RECORDS FOR THIS EXERCISE:
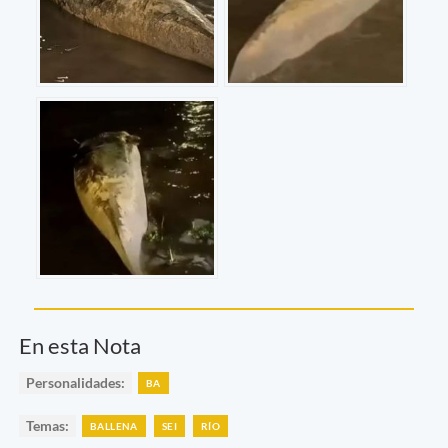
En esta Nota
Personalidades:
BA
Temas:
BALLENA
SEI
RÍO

---

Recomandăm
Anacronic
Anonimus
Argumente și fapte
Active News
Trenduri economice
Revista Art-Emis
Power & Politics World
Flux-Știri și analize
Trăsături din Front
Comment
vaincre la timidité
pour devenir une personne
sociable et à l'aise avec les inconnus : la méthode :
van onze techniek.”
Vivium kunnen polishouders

WORK REQUIRED:
Using the records above, write out exactly the lines between the one holding "Trăsături din Front" and the one holding "Vivium kunnen polishouders", inclusive; leave everything else out.

TASK RESPONSE:
Trăsături din Front
Comment
vaincre la timidité
pour devenir une personne
sociable et à l'aise avec les inconnus : la méthode :
van onze techniek.”
Vivium kunnen polishouders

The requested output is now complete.